Regionale Küche erkennen: die Karte verrät es
Eine kurze Karte ist fast immer ein gutes Zeichen. Wer täglich frisch kocht, kann nicht dreißig Gerichte anbieten. Ebenso aussagekräftig ist die Sprache: Eine Karte, die zuerst in der Landessprache geschrieben ist und erst danach übersetzt, richtet sich nicht in erster Linie an Durchreisende.
- Wenige Gerichte, dafür ein wechselnder Mittagsteller
- Gäste, die allein kommen und beim Eintreten gegrüßt werden
- Ein Lokal, das nachmittags schließt, statt durchgehend zu öffnen
Die Uhrzeit entscheidet mehr als der Ort
In vielen Regionen wird zu festen Zeiten gegessen, und wer eine Stunde daneben liegt, bekommt Aufgewärmtes oder gar nichts. Passen Sie die Etappe an den Rhythmus des Landes an, nicht umgekehrt. Ein frühes Mittagessen und ein spätes, leichtes Abendbrot funktionieren in Südeuropa genauso schlecht wie das Gegenteil im Norden.
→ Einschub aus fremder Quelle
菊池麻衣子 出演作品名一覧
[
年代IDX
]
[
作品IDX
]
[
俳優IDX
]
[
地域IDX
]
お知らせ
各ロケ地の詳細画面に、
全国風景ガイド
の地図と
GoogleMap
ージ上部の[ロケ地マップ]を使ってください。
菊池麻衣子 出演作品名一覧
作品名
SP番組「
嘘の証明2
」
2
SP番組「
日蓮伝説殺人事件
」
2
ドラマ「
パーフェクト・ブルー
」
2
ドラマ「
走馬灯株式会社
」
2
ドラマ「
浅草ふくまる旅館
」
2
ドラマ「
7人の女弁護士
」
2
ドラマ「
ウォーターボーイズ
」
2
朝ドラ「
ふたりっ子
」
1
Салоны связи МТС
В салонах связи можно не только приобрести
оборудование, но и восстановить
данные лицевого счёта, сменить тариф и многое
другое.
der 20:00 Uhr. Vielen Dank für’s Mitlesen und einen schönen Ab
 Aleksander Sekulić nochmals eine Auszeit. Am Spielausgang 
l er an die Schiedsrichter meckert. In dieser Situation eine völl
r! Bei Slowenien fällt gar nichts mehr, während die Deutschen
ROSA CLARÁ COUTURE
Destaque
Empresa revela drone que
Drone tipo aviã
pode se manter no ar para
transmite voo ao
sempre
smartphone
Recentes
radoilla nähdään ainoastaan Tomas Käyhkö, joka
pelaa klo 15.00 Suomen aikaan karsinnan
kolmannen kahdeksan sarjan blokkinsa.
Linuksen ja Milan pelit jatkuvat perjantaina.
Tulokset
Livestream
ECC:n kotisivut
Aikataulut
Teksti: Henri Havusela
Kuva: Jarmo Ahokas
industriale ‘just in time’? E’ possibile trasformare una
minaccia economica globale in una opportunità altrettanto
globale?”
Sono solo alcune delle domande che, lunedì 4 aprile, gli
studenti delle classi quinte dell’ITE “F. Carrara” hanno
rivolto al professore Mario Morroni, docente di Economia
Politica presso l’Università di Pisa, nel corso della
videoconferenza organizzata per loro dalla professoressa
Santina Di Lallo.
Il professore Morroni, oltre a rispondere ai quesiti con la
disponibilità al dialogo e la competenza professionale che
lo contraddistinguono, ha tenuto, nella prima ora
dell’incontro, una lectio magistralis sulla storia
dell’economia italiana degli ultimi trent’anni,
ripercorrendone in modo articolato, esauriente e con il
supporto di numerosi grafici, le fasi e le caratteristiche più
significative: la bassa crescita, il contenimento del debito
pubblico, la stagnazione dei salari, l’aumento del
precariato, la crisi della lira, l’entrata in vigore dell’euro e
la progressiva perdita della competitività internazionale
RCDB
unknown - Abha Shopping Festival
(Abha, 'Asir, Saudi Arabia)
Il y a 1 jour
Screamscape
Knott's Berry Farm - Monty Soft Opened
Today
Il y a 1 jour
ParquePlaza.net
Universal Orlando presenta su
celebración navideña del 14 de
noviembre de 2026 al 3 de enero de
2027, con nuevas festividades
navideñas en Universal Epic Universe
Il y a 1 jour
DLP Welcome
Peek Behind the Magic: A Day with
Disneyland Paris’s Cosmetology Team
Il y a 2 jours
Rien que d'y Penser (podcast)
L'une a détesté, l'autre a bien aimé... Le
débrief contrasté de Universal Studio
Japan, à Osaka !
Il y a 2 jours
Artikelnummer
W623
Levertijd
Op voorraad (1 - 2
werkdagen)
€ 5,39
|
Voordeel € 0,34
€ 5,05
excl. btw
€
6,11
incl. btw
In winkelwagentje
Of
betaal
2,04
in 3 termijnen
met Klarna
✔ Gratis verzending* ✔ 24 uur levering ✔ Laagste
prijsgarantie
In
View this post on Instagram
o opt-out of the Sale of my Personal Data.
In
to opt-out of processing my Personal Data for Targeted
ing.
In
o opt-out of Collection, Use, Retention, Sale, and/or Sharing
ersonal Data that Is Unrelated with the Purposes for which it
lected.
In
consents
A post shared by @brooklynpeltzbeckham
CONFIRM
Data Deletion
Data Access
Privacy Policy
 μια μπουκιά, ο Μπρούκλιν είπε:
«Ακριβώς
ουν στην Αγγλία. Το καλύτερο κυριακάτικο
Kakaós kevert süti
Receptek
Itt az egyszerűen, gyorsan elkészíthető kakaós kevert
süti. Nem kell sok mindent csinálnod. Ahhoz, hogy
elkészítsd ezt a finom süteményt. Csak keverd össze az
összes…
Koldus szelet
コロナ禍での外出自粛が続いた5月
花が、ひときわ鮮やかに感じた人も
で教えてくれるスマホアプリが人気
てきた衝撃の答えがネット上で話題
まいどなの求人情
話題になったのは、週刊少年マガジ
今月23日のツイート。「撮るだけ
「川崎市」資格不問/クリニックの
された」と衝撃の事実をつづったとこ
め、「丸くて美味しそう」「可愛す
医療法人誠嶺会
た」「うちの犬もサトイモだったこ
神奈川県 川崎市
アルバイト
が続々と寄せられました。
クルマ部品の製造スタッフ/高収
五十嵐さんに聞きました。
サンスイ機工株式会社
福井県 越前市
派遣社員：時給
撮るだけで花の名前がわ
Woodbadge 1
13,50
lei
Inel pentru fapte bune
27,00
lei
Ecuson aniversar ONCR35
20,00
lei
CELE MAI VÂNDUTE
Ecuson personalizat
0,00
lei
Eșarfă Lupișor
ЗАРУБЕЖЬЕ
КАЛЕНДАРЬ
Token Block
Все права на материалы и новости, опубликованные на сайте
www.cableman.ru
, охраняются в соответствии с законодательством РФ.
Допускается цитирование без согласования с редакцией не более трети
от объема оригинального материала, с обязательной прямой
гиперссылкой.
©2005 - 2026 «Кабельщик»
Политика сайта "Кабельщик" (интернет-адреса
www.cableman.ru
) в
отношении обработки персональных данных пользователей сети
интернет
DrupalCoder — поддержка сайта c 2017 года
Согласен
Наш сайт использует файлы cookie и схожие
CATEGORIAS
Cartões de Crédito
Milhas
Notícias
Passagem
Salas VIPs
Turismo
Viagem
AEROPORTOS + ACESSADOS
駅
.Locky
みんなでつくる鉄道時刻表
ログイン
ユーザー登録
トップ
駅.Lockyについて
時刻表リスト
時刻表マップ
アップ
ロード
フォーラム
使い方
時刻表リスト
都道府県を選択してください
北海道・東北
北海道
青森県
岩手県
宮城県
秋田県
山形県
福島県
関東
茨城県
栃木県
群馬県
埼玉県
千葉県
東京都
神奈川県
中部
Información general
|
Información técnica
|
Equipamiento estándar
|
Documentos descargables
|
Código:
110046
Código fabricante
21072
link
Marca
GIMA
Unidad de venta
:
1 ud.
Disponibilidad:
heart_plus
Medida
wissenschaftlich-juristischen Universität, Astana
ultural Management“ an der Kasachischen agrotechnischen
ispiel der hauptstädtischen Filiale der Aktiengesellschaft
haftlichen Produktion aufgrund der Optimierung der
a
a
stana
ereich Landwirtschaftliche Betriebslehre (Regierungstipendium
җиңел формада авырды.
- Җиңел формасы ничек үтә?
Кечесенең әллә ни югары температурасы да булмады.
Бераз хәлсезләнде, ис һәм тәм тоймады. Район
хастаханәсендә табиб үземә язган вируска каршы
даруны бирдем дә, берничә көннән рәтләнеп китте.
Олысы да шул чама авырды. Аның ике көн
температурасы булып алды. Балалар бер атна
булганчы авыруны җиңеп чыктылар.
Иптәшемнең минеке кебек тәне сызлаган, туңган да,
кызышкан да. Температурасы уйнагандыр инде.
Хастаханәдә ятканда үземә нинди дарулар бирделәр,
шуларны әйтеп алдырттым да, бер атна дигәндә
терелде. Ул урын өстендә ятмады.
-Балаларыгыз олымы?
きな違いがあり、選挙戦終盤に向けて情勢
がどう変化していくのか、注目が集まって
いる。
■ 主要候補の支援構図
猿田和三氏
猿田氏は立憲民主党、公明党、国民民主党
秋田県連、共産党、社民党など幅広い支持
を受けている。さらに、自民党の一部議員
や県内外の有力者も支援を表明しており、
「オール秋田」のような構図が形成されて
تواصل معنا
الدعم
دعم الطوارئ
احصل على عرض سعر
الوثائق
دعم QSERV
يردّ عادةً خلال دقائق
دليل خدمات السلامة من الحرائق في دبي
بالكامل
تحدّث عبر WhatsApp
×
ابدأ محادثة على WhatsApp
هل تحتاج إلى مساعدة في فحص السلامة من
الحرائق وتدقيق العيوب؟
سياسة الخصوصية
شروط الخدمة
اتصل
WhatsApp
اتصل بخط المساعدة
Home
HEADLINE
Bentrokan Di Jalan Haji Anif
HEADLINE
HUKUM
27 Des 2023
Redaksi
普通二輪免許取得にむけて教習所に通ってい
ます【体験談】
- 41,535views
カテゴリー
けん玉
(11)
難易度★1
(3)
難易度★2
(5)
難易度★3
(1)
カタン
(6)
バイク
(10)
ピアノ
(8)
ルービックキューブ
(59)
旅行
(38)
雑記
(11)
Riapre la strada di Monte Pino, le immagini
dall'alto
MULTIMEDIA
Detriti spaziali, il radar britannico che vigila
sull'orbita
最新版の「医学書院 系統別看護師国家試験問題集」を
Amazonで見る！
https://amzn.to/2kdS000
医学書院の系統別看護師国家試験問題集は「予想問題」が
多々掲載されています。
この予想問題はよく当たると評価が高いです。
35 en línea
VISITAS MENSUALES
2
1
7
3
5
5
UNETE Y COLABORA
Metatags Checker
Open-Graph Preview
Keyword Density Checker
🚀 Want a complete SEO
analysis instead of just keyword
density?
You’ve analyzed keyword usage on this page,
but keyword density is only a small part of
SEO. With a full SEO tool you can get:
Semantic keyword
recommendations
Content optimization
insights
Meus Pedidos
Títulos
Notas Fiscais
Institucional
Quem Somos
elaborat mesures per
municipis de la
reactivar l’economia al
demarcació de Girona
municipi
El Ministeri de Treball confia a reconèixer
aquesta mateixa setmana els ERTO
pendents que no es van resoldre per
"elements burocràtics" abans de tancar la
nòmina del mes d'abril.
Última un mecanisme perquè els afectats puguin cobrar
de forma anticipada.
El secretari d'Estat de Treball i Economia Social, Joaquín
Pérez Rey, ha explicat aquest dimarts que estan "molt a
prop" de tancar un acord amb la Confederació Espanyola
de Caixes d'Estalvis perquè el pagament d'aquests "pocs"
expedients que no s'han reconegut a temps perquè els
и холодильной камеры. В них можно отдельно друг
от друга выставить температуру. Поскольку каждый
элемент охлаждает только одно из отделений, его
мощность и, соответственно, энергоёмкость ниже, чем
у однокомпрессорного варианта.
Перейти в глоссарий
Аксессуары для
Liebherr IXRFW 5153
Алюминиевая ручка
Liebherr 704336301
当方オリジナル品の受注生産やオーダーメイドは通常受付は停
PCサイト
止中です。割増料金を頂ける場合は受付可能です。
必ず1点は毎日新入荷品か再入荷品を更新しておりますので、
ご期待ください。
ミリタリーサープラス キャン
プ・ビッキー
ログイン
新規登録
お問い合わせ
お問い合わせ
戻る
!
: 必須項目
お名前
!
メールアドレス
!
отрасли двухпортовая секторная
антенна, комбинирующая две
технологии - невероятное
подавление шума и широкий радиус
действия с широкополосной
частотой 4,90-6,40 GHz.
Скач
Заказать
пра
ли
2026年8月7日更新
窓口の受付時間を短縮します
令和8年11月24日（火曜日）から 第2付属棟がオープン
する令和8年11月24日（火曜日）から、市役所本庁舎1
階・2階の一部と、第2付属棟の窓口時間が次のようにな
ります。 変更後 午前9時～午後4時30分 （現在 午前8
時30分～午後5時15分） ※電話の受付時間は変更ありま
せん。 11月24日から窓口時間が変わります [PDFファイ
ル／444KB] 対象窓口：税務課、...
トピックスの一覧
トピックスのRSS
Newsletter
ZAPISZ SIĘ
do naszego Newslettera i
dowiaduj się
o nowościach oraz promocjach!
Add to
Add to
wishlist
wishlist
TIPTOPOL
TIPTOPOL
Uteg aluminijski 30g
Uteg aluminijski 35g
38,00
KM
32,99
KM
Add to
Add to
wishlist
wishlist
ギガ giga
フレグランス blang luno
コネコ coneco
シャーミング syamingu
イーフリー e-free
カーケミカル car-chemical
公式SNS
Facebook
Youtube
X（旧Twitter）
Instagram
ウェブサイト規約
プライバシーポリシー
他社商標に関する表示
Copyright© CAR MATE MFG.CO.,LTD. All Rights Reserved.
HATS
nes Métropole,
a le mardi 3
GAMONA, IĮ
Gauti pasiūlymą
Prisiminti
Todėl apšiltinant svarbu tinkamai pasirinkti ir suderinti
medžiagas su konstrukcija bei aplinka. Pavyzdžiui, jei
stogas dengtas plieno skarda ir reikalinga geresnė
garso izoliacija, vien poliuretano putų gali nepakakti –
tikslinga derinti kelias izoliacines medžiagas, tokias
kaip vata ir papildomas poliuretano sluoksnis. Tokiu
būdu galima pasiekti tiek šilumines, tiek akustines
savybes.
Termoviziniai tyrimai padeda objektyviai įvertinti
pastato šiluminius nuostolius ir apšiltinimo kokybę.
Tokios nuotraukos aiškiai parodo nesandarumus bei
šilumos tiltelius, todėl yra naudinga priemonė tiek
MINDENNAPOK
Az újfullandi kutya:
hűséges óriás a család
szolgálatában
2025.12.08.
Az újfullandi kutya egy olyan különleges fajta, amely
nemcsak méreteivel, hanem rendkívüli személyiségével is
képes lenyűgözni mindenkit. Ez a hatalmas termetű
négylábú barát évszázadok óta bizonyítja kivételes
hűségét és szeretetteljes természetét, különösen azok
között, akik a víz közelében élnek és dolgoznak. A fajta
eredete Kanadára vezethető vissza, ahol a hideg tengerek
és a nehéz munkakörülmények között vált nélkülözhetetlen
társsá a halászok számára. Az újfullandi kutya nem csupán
Ein gutes Lokal erkennen Sie nicht an der Fassade, sondern an der Uhrzeit, zu der es voll ist.
Fragen Sie die Richtigen
Die klassische Empfehlung, Einheimische zu fragen, greift zu kurz. Fragen Sie Menschen, die beruflich unterwegs sind: Handwerker auf der Baustelle, Fahrer an der Laderampe, Verkäuferinnen am Markt. Sie essen jeden Tag auswärts, zahlen selbst und haben deshalb ein sehr präzises Urteil.
Und wenn alles fehlschlägt, hilft der Markt: Wo morgens gute Zutaten verkauft werden, kocht mittags jemand in der Nähe damit. Diese Regel gilt in fast ganz Europa und hat uns unterwegs öfter gerettet als jede Bewertungsplattform.